**TAREA ASIGNADA**
Continúa la columna de opinión sobre Mañueco y el alcalde de Villares de la Reina a partir de su última frase, no las filas que vienen después.

**EXTRACTO DEL DOCUMENTO**
::::
Cosas de familia

La poco original política de Mañueco y Martín Méndez.

La unidad de acción es algo muy de familia bien avenida, así que en este caso no podíamos esperar otra cosa. Por eso, el alcalde de Villares de la Reina, uno de los prebostes de esta nuestra provincia, ha acabado por seguir los mismos derroteros que su yerno que, en esto, le ha marcado un camino muy claro. Al menos, así se desprende del giro en la actitud que ha tenido con respecto a algo que le afecta directamente: el polígono industrial de Los Villares.

 

Como ya ha hecho Alfonso Fernández Mañueco, el veterano alcalde de Villares ha decidido sumarse a la cruzada de hacerle la puñeta a los empresarios. La derecha de toda la vida contra la patronal de toda la vida. Ver para creer. Y curioso siendo ambos alcaldes miembros destacados de un partido que puesta por los emprendedores, los empresarios, la creación de empleo y todos esos lugares comunes que abundan en los programas de quienes, muchas veces, no saben cómo se consigue nada de lo que prometen. Y que, como decía Gila, ni siquiera se dejan aconsejar.
::::
**DATOS PARA REVISAR**
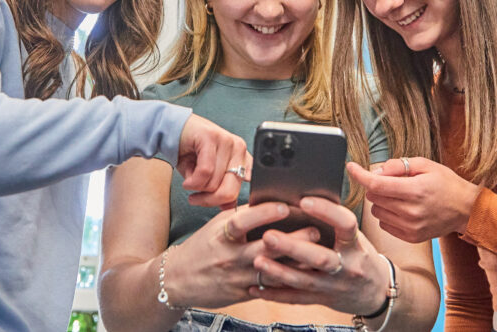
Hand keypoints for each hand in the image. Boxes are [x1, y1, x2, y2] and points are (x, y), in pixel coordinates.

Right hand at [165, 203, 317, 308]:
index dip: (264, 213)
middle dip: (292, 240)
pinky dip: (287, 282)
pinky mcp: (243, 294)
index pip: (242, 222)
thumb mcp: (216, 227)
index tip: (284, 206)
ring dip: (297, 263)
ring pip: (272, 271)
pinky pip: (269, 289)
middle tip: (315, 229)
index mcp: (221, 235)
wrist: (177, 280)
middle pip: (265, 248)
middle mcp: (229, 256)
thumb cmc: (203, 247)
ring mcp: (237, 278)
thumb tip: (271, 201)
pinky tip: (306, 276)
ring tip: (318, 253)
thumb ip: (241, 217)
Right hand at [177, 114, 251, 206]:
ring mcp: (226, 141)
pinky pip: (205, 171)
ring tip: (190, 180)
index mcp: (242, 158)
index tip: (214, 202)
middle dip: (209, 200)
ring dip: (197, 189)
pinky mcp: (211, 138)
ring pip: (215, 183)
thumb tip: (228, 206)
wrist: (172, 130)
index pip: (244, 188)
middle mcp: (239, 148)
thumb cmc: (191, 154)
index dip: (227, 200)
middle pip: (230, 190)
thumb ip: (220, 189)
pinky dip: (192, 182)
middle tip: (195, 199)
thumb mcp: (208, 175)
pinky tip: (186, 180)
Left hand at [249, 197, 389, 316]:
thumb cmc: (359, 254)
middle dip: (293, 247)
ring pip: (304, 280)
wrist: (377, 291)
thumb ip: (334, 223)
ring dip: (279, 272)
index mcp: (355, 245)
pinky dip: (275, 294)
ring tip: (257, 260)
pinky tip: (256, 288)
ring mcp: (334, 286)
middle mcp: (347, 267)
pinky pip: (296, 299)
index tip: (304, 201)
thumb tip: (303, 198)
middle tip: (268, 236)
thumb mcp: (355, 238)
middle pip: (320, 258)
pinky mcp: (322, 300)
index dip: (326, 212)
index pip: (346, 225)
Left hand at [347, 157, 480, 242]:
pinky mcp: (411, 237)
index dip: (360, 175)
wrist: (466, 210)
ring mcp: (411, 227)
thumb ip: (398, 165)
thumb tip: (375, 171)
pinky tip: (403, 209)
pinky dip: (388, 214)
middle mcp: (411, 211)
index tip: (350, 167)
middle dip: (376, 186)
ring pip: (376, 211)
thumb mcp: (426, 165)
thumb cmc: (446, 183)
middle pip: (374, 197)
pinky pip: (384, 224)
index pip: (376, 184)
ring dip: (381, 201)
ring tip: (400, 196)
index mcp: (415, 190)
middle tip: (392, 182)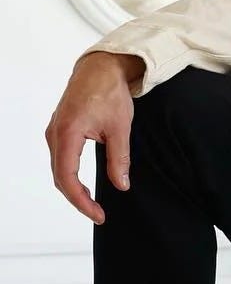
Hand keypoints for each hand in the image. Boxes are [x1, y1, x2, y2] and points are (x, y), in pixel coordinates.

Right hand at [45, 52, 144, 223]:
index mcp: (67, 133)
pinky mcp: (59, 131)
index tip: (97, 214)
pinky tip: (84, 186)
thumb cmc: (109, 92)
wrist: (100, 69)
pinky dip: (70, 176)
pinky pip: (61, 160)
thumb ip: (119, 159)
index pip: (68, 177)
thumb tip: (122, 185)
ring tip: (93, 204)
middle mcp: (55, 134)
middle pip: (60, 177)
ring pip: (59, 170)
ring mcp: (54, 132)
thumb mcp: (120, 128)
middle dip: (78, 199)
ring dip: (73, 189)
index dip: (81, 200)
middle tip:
::::
**RESULTADO A CONTINUACIÓN**
Así que lo que hasta hace poco era colaboración y buenas palabras, ahora es un silencio total. Durante años Martín Méndez animó a la patronal a revitalizar la asociación de empresarios del polígono para sacarlo de su decadencia, pero ahora todo aquello es agua pasada. Las órdenes deben ser otras (y vienen de abajo hacia arriba en el árbol familiar) y los que eran colaboradores ahora son casi desconocidos. Prefiere ahora incentivar otra asociación, algo también muy de su yerno, y tiene a la llave de la gobernabilidad encargándose de la fina tarea de resucitar una asociación que nunca representó a nadie. Dicen que no le va muy bien, pero se trata de molestar.

 

Con estas se ha visto la patronal Confaes, que espera desde el día 15 de diciembre una respuesta de Martín Méndez a una carta que le fue enviada. El motivo, las trabas que, repentinamente, había empezado a poner este Ayuntamiento a la asociación que tanto animó a crear.

 

Sí, de nuevo una carta, ese género tan en desuso y al que Fernández Mañueco ha demostrado la misma alergia que ahora manifiesta su suegro. El alcalde de Salamanca tampoco es muy dado a responderlas, menos si llegan de un lugar de cuya dirección no quiero acordarme, sita en una céntrica plaza poco más allá de lo que fue dado en llamarse Gran Vía. Y ahora Martín Méndez tampoco atiende a las misivas de esta procedencia. Sin duda, cosas de familia.